Hello:)
This will be a rather quick synopsis of my suicidal attempts and what led up to them and how I managed past them but the story should come across anyways.
First Attempt:
I was about 14 at this time, and had started cutting. it wasn’t “severe” as it was mostly little scratches. I would only “cut” when I was super overwhelmed with my situation, or emotions. I had been seeing a guy for about a year, and was infatuated with him. One day, he decided to tell me that he had been cheating on me with his ex, but that I shouldn’t be worried because he can multitask. I, of course, got infuriated. I decided that since the one guy I would ever love (pretty much how I felt in every relationship) didn’t love me anymore, I was worthless. I decided to overdose on many medications. After this attempt, which still affects me to this day, I got sent to a mental psych facility. I spent awhile in there, as I got diagnosed with chronic depression, and schizophrenia. I was put on many medications to treat these, then was released. The next few weeks, months even, I felt much better.
Attempt Two:
About six months later, I had gotten into another relationship, a not so healthy one at that. I started cutting again. I got slightly deeper, but this time I cut whenever I felt any emotion, other than happiness. However, this increased to where I would create situations that made me feel uncomfortable so I could cut. I had also started asphyxiation. I would do this until I passed out. I honestly don’t remember what made me blow up and attempt again, but I did, I overdosed on “heavier” medications. I, once again got sent to a mental psych facility, where I stayed once more. This time, I got diagnosed with bipolar, PTSD, along with the others mentioned above. I got more medication to help counteract the illnesses.
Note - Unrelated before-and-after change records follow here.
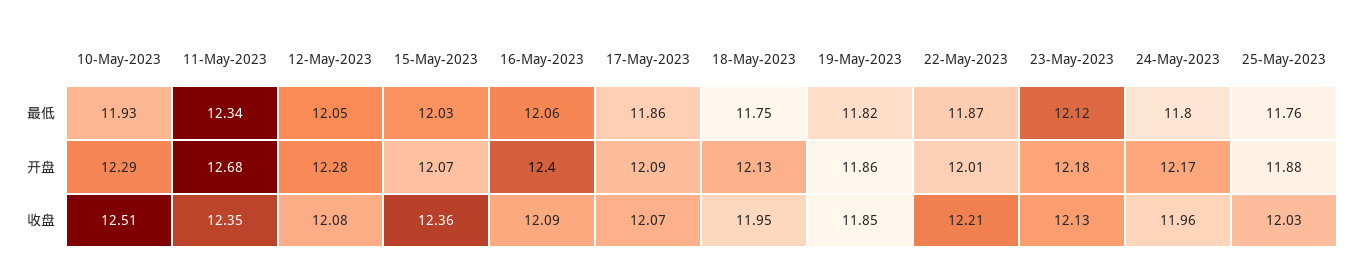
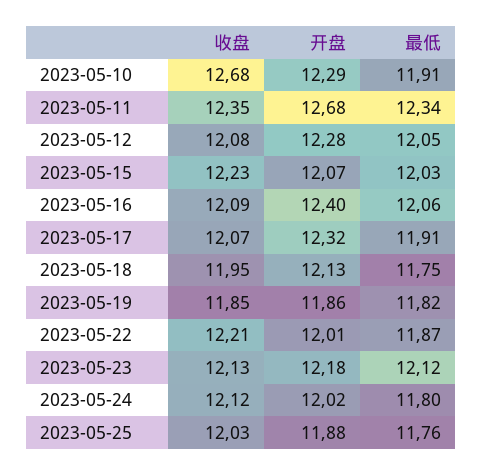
10-May-2023, 最低: 11.93 -> 11.91
17-May-2023, 最低: 11.86 -> 11.91
17-May-2023, 开盘: 12.09 -> 12.32
24-May-2023, 开盘: 12.17 -> 12.02
10-May-2023, 收盘: 12.51 -> 12.68
15-May-2023, 收盘: 12.36 -> 12.23
24-May-2023, 收盘: 11.96 -> 12.12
I stayed “free” (meaning without suicide attempts or self harm behaviors) for a year and a half until it struck again.
Third Time:
School started back up, at this time I’m seventeen, and starting my senior year. Everything seemed to be going well, I was 53 in my class of 674, I was in the national honor society, my GPA was 3.87, I was set for college. Then everything changed. My mood swings became unmanageable, my outbursts were intolerable, and frankly I was constantly depressed. I started cutting, this slowly became severe as I started experimenting with blades and strokes. Pill popping became habitual. And I started getting into drugs. I had decided to runaway from home. So I did. The next morning, when the realization of my actions became real to me, I immediately hated myself. How could I do that? I called my frantic and hysterical parents as they came and got me. I felt so bad for what I had put my family through, I had once again decided this world would be better without me. After this episode I got diagnosed with BPD, (Borderline Personality Disorder). I moved out, hoping I would feel better, that my problems would be solved. Many things happened during this time. I started practicing unsafe sex regualarly, got into cocaine and heroin, was in and out of abusive relationships, and picked cutting back up. I would cut daily, taking up chuncks of my body at a time, like a whole thigh, or my whole forearm, 360 degrees around. And I overdosed yet again, thinking the world didnt need me, didnt want me, so I spendt 4 days in the hospital. All this worsened until I got hit with big news.
Saving Grace:
I was pregnant. This came as a shock as I had been diagnosed with PCOS, disease in which my ovaries didnt function properly. I was terrified. I didn’t know what to do. I slowly came to terms without as I had stopped all my self destructive behaviors, for my baby’s sake. I found a new love. I lived, and continue to live for my baby girl Zoey who pushes me to be the very best I can be. She is now a little more than a month old, born three months early,and still a fighter. She is fighting to live for me, so I will fight to live for her.
Thank you for actually reading this long ass post. I didn’t think it would be this long. Oh well, if you have any questions, or need/want me to explain anything in further detail just ask:)
3 comments
Just wanted to let you know that I read your story, but I love the ending. I wish you and your daughter happy days together.
Thank you 🙂 they will be very happy!
God bless you and your lovely daughter!